Limitations of PyTorch on Cerebras#
Floating Point Precision#
Only mixed precision is supported for training a model on the Cerebras system. Weights are stored as float32
but the computation other than the weight update happens in a combination of float32
and bfloat16
or float16
. Casts are automatically inserted; users do not need to insert them manually. See Control numerical precision level for more information on switching between precision optimization levels.
Note
There are no plans to support other precision modes at this time.
Static Graphs#
As of the 1.8.0 software release, users may not reprogram the Wafer-Scale Engine after initial programming. This means that multiple compiles are not supported and therefore the PyTorch compute graph must not change between iterations.

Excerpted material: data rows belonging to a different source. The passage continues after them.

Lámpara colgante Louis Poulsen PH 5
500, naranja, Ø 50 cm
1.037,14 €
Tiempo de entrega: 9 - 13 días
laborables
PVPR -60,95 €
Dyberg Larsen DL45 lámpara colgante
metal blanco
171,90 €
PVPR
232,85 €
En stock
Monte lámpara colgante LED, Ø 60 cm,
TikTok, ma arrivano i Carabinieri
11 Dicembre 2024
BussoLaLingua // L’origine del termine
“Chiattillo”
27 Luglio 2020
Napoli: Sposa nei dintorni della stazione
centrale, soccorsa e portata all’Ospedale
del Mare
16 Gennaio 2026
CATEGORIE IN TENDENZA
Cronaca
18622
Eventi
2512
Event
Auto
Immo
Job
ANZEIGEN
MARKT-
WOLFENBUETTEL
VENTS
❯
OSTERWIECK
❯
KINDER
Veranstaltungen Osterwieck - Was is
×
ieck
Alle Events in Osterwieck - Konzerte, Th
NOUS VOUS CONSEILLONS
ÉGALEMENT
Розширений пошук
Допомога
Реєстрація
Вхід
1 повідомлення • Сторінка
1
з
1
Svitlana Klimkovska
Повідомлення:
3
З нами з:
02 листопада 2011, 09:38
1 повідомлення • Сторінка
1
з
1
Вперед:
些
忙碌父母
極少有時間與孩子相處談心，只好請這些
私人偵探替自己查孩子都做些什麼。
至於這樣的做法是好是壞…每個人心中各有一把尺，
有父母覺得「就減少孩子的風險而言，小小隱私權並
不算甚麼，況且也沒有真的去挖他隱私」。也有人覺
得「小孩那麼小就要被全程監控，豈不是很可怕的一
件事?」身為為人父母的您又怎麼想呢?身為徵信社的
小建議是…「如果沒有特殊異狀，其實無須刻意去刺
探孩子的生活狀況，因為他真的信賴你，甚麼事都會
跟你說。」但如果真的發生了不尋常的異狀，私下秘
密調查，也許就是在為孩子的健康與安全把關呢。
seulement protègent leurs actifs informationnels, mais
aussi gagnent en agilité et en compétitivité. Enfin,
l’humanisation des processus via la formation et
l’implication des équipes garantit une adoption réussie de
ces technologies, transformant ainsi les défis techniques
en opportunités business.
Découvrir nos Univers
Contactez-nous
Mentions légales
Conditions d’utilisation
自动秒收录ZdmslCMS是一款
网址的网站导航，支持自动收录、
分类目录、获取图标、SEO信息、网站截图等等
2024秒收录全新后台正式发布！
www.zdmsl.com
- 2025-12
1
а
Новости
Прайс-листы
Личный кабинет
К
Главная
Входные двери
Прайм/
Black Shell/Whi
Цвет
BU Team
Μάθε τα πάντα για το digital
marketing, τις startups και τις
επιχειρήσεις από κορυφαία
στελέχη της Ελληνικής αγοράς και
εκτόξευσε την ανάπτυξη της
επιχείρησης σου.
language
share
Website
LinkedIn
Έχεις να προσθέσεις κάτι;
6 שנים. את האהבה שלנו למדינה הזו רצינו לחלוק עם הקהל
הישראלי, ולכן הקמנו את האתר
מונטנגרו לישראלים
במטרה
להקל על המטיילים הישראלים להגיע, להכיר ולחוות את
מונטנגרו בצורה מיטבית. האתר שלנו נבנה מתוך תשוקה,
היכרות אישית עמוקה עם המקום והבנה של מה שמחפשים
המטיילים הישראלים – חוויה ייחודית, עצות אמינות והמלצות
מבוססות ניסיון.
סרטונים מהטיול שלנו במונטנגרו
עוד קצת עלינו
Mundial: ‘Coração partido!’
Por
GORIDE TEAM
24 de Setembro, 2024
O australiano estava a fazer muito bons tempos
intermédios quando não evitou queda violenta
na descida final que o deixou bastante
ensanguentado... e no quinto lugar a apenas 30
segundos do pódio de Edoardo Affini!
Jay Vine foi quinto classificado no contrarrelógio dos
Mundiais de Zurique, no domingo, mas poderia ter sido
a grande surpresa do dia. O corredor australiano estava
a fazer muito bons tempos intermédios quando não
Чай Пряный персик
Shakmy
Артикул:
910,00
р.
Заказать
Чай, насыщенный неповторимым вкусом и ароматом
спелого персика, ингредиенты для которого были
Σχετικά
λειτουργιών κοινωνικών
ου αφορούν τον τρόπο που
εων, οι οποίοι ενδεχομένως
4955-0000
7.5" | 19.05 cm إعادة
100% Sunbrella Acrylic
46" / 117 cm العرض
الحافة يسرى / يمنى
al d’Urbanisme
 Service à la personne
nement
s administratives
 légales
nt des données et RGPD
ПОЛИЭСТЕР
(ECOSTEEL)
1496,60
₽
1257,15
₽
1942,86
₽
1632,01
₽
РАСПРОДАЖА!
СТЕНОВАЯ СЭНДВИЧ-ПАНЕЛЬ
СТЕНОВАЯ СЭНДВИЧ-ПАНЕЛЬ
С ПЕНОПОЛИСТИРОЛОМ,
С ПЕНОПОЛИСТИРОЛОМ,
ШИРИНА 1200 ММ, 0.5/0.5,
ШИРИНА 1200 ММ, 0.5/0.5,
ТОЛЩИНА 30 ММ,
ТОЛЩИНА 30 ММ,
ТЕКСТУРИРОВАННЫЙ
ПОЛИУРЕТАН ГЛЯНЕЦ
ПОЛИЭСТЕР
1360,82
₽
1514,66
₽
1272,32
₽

This means that there are a number of caveats as to how the training loop is allowed to be constructed, all of which are already addressed in our custom PyTorch runner classses. Refer to our implementations of the various hooks mentioned in PyTorch Runners.
Learning Rate Scheduler#
Currently, we do not support the typical PyTorch learning rate scheduler paradigm. A typical PyTorch learning scheduler would compute a learning rate scalar and set the values of the learning rates in the optimizer parameter groups. However, due to current limitations of the system requiring static graphs, we cannot support this behavior.
Scheduling Learning Rate#
We must specify the entire learning rate schedule
as a function of the global step. This means that the learning rate becomes less
of a scalar value and more of a tensor that depends on the value of the global
step. See modelzoo.common.pytorch.optim.lr_scheduler
for examples of this.
This does also mean that any optimizers being used need to be written in a way
such that the learning rate is not treated as a scalar value, but rather as a
tensor. See modelzoo.common.pytorch.optim.AdamBase
for an example of
this.
Eval metrics#
Eval metrics are only allowed to return a single result value. Therefore, only the final metric value should be returned. No intermediate state or values can be retrieved at this time.